"Temos um projeto de expansão sólido, que terá sequência", disse Tencati, aplaudido pela torcida alviceleste no Café
"Temos um projeto de expansão sólido, que terá sequência", disse Tencati, aplaudido pela torcida alviceleste no Café | Foto: Ricardo Chicarelli



Os aplausos da torcida do Londrina, no Estádio do Café, após a derrota contra o Avaí, no último sábado, comprovam a satisfação de todos pela campanha alviceleste neste retorno do time à Série B. É bem verdade que neste "sprint" final da competição, faltou perna ao Tubarão - que fez apenas dois pontos de 12 disputados em casa - o que tirou as chances de brigar por uma vaga na Séria A. Mas o que fica, sem dúvida alguma, é a surpresa pela sólida campanha comparada a outras equipes de maior orçamento e tradição. É bem verdade que ainda resta uma rodada, contra o Bragantino, mas tanto diretoria como comissão técnica e claro, os torcedores, já estão com os olhos voltados para 2017. É hora de planejar.
O técnico, Cláudio Tencati, fez um balanço positivo do ano. Segundo ele, o Tubarão "debutou" na Série B com muita competitividade. "Quem olhar para o lado, para frente e pra trás na tabela, verá camisas acostumadas a jogar Série B, outras equipes com orçamentos maiores que o nosso e não fizeram a campanha que o Londrina fez.
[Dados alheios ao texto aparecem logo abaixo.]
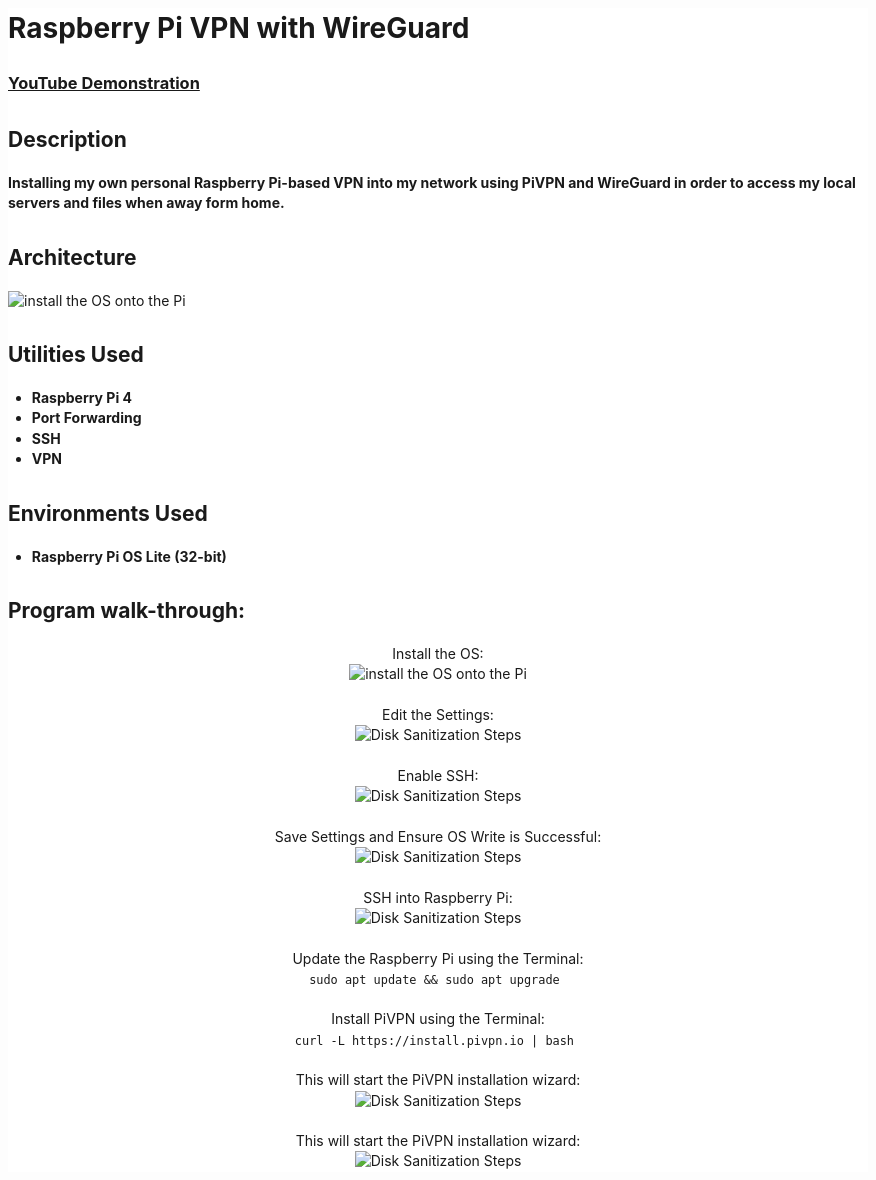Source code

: <h1>Raspberry Pi VPN with WireGuard</h1>

 ### [YouTube Demonstration](https://youtube.com/shorts/Nn0q-shzJ7I)

<h2>Description</h2>
<b>Installing my own personal Raspberry Pi-based VPN into my network using PiVPN and WireGuard in order to access my local servers and files when away form home. </b>
<br />

<h2>Architecture</h2>
<img src="https://i.imgur.com/kkp5lpc.png" height="80%" width="80%" alt="install the OS onto the Pi"/>
<br />

<h2>Utilities Used</h2>

- <b>Raspberry Pi 4</b> 
- <b>Port Forwarding</b> 
- <b>SSH</b>
- <b>VPN</b>

<h2>Environments Used</h2>

- <b>Raspberry Pi OS Lite (32-bit)</b>

<h2>Program walk-through:</h2>

<p align="center">
Install the OS: <br/>
<img src="https://imgur.com/PFKqdz8.jpg" height="80%" width="80%" alt="install the OS onto the Pi"/>
<br />
<br />
Edit the Settings:  <br/>
<img src="https://imgur.com/DFMQGL4.jpg" height="80%" width="80%" alt="Disk Sanitization Steps"/>
<br />
<br />
Enable SSH: <br/>
<img src="https://imgur.com/gDSJe2g.jpg" height="80%" width="80%" alt="Disk Sanitization Steps"/>
<br />
<br />
Save Settings and Ensure OS Write is Successful:  <br/>
<img src="https://imgur.com/Ho6pYSE.jpg" height="80%" width="80%" alt="Disk Sanitization Steps"/>
<br />
<br />
SSH into Raspberry Pi:  <br/>
<img src="https://imgur.com/epm8v2Y.jpg" height="80%" width="80%" alt="Disk Sanitization Steps"/>
<br />
<br />
Update the Raspberry Pi using the Terminal:  <br/>
 <code> sudo apt update && sudo apt upgrade  </code>
<br />
 <br />
Install PiVPN using the Terminal:  <br/>
 <code> curl -L https://install.pivpn.io | bash  </code>
<br />
 <br />
This will start the PiVPN installation wizard:  <br/>
<img src="https://i.imgur.com/x1uPM1h.png" height="80%" width="80%" alt="Disk Sanitization Steps"/>
<br />
 <br />
This will start the PiVPN installation wizard:  <br/>
<img src="https://i.imgur.com/x1uPM1h.png" height="80%" width="80%" alt="Disk Sanitization Steps"/>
A regularidade do time foi importantíssima, mesmo com todos os atropelos que vivemos, lesões e cartões, que atrapalharam muito a sequência do nosso trabalho".
Ele relembra ainda que no início da campanha – nas primeiras cinco rodadas – a desconfiança dos torcedores e da imprensa era enorme em cima do que estava por vir. "Todos diziam que iríamos brigar para não cair, mas brigamos para subir. Nos firmamos perante a todas as adversidades", salienta.
Depois de tanto tempo longe da competição, é natural uma adaptação do clube. Tencati admite que "não tinha dimensão do que era uma Série B" e que precisou, ao longo da temporada, montar planejamentos de curto prazo, fato novo para a comissão técnica e diretoria. "Foi uma logística difícil, com orçamento mais baixo e avalio que tiramos o máximo dos jogadores para atingir esses resultados. No futuro, estaremos muito mais maduros. Foi um aprendizado para todos".
Ao longo da competição, ficou claro, que faltou peças mais fortes no elenco em algumas posições. Tencati admite isso, mas parabeniza a diretoria, que, segundo ele, se empenhou ao máximo para achar alternativas ao longo do campeonato, inclusive na virada do turno. "Faltou um pouco mais de recurso financeiro, não por conta do presidente (referindo-se a Sérgio Malucelli), mas pelo orçamento mais limitado por ser o primeiro ano na Série B. Tenho certeza que no ano que vem, por tudo que o Londrina fez, os patrocinadores apoiarão mais, acreditarão mais na equipe".
Nesta semana, Tencati confirmou que sentará com a diretoria para iniciar as conversas sobre o ano que vem. Ele relatou uma história curiosa: na semana passada, sentou com a psicóloga do clube, que mostrou a ele uma reportagem desta FOLHA de 2013, em que estava escrito que o técnico sonhava em colocar o time na Série B. "As coisas mudaram muito rápido, até mesmo antes do planejamento da SM. Como profissional, me vejo rompendo barreiras. Temos um projeto de expansão sólido, que terá sequência. O Londrina resgatou sua imagem perante a cidade".